Trina is here for a couple of days and we are fucking and eating and drinking. She helps me make the food for our Thatcher party. She bends over to get something out of the fridge and I put my hand on her back to keep her there for a bit. "You're going out with a pensioner," she said. Rock buns in the shape of lumps of coal, my sextastic quiche (I'm good at pastry), cucumber sandwiches, and Prosecco.
It looks good all set out on the tablecloth. The Girl Who Only Wears Secondhand Clothes turned up in moss green flatties, orange tights, a greeny-blue kilt, a thin brown and creme patterned top, with her lovely naturally curled hair scaffolded with hairgrips. I was hoping people might comment on my new cushions but they didn't do so, so I drew their attention to them, then instantly regretted displaying my taste at the cost of their indulgence.
We raise a glass not to Thatcher, but to David Gareth Jones, killed at the age of twenty-six by a blow from a policeman's truncheon during the Miners' Strike. It could have been me. I was there.
This morning, early, Trina leaves, fucked. She's left her watch on for some reason. Like when my hand brushed against her earrings the other day, I find the silver jewellery makes me think of her as a slovenly, dirty slut, only good for a fuck until I come, which she will get whether she wants it or not. Combined with an aesthetic thrill of the glint of silver, it turns me on.
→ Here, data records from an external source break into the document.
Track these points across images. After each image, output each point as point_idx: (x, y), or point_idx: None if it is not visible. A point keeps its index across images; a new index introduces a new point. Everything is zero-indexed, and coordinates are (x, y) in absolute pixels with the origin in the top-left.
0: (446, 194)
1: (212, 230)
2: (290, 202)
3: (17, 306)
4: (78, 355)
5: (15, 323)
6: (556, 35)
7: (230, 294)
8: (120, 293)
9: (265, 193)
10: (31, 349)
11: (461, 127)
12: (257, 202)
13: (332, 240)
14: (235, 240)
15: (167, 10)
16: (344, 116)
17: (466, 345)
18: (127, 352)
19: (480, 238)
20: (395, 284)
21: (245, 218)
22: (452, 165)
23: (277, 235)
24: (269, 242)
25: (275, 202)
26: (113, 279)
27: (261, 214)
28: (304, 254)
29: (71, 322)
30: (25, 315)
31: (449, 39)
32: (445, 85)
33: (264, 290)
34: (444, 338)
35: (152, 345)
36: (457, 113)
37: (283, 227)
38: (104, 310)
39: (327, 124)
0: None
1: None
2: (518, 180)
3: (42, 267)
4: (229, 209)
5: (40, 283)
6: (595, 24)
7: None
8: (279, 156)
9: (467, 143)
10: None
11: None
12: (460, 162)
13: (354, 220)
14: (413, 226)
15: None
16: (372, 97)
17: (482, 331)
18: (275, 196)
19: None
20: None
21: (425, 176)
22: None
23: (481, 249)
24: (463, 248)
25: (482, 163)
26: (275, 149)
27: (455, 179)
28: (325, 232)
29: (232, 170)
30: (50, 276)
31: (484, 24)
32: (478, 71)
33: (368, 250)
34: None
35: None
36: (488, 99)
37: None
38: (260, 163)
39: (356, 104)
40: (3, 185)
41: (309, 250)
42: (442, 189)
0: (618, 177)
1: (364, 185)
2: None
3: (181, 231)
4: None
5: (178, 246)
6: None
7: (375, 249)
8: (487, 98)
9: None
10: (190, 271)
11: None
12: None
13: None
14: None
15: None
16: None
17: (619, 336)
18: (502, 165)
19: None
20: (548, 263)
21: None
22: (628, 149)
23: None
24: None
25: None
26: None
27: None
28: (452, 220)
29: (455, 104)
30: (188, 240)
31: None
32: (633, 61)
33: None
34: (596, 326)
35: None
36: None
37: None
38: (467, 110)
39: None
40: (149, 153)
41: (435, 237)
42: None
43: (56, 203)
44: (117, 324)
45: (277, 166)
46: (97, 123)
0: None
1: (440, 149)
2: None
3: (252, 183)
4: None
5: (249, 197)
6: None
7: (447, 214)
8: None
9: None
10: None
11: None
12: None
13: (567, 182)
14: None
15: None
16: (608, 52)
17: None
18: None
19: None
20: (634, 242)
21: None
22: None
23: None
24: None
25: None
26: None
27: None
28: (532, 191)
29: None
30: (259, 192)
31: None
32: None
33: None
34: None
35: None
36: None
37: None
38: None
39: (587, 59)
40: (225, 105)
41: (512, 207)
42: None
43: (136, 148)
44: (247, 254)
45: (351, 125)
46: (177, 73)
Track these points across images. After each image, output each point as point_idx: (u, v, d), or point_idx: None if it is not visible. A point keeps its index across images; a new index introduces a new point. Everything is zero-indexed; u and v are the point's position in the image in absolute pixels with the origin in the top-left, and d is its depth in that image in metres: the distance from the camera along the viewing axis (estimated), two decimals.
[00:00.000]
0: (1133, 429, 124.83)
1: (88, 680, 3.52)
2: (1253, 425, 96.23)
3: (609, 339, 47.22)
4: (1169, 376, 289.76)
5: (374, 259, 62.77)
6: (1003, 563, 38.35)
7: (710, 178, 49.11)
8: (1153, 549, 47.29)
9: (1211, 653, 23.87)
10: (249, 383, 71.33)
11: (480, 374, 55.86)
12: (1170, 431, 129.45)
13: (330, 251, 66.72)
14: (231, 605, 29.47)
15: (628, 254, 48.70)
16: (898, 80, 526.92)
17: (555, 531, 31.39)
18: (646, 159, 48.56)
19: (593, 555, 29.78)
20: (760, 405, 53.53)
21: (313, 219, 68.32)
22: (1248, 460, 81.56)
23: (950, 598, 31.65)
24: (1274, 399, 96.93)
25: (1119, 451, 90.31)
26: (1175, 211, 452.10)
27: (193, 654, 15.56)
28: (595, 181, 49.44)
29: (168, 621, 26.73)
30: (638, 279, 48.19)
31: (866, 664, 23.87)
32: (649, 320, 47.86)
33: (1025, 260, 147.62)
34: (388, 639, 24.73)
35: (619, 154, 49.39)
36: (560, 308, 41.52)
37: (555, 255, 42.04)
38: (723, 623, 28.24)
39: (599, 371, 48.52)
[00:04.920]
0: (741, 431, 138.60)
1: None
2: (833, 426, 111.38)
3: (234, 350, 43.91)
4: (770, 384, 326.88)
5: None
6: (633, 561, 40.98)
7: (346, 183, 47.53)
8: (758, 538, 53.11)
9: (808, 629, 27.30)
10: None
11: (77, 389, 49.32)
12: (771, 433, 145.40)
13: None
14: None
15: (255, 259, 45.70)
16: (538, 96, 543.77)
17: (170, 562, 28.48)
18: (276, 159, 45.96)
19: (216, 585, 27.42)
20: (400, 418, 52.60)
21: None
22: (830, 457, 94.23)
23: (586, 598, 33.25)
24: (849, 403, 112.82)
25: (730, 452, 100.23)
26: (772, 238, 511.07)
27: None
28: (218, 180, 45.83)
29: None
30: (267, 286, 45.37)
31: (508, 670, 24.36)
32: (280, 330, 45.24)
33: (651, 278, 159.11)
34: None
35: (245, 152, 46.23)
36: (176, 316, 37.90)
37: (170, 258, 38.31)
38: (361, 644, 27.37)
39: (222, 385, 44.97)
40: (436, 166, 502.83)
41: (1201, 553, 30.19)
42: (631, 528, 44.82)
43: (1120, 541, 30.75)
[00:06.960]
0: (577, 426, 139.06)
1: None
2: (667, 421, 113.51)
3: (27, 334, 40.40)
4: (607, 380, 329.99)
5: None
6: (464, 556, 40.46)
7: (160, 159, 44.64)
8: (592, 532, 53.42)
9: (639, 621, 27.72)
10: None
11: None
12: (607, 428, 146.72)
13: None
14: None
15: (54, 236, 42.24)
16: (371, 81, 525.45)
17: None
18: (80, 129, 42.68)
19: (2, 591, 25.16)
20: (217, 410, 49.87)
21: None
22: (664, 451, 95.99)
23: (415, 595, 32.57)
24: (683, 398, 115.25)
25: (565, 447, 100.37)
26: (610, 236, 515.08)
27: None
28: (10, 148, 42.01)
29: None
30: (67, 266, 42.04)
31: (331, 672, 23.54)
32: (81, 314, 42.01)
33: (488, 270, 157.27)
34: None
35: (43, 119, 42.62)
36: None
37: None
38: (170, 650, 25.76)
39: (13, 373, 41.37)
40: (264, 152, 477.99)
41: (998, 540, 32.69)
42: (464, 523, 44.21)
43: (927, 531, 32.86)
On my own, I compose myself for my singing lesson and go through the Schubert song for the hundredthtime. I am nervous, the mixture of performance anxiety and that of a complicated social task, like going on a date. Will he like me? Will I be good enough?
As I leave, I notice an envelope pushed through the door, which I am relieved to have intercepted before anyone else. I let myself out through the back door, in case he's watching the house.
In my lesson, I am nervous and distracted, gabbling to my new teacher about how relatively warmer it has been this week, worrying about whether my neighbour's car had been clamped or impounded.
Afterwards, I walk home and back along my street, trying to simulate the gait of a man who doesn't have to explain to his neighbours why their car has been towed away. To my relief, the car is untouched, and I go inside to read the letter more closely. It's a cunning attempt to get me to sign a Walking Possession Order, which would give the bailiffs unhindered access to my house and possessions.
Wilma rang, asking if I fancied a drink. Having educated myself a little about the meagre rights of bailiffs in English Law, I relaxed with both the beer and her self-orientated babbling, equally welcome. I was in the mood for a friend who doesn't want to know every detail.
Everything is going to be alright. I am going on holiday in a month's time with Kirsty and our girls with money, which I have promised to her, that I will earn from the County Council Elections. I am, and little do they know, Presiding Officer for a Tory-voting village up the valley. I will wear a tie and work twenty-seven hours in two days, be polite and collared with the men, and flirt with the middleaged mums to the extent to which I like how they dress.